_About this task_:
When the string "wrist" appears in a line of the records, show the whole line.

_Available data_:
########################################
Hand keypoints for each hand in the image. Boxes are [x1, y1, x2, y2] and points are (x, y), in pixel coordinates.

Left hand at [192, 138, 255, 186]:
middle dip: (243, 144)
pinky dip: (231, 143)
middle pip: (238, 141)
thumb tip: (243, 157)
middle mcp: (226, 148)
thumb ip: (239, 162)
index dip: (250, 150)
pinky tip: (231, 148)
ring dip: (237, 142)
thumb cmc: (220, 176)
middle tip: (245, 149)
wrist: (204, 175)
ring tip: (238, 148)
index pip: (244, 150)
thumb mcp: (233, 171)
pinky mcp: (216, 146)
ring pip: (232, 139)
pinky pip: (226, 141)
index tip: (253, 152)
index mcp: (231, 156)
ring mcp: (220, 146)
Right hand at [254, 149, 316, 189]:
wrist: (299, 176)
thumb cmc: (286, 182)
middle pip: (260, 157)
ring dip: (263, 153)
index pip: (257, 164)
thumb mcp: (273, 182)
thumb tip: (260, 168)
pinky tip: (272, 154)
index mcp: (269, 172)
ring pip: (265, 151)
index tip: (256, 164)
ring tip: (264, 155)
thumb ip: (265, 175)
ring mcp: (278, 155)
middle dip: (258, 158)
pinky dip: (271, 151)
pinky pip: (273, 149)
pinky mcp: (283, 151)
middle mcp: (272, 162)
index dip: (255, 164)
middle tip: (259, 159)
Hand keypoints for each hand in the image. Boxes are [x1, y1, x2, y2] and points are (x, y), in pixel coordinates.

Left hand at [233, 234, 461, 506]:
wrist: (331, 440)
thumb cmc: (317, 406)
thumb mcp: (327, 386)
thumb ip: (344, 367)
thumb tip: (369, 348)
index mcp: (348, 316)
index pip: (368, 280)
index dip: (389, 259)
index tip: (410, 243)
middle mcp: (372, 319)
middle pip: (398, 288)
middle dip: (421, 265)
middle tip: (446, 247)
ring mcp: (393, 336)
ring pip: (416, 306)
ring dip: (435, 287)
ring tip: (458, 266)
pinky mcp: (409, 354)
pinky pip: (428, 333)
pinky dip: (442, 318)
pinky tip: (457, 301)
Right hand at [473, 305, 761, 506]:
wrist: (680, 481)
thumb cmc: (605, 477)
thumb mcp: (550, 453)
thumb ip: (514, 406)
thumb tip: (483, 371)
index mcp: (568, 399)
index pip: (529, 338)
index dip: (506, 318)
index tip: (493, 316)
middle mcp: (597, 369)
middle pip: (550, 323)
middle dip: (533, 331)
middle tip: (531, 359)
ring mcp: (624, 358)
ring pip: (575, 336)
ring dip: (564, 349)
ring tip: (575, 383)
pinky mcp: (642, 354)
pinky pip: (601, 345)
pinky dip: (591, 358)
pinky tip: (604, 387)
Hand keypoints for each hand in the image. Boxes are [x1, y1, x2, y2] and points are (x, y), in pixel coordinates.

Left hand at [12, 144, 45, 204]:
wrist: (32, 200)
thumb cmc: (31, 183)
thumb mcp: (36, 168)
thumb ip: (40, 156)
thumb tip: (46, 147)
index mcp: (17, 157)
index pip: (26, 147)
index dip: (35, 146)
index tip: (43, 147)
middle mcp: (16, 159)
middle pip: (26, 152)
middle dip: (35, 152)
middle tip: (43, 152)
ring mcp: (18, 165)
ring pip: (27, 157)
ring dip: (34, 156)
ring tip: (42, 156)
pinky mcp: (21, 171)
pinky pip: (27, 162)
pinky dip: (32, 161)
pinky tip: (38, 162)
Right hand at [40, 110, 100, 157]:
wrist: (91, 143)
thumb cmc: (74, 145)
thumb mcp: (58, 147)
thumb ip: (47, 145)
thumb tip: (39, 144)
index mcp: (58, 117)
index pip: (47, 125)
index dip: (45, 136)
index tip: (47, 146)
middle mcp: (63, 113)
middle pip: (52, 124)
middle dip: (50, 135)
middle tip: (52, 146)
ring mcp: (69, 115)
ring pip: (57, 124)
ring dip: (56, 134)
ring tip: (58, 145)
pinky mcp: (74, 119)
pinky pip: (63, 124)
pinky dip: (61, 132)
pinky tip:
########################################
_Answer below_:
wrist: (204, 175)
wrist: (299, 176)
wrist: (331, 440)
wrist: (680, 481)
wrist: (32, 200)
wrist: (91, 143)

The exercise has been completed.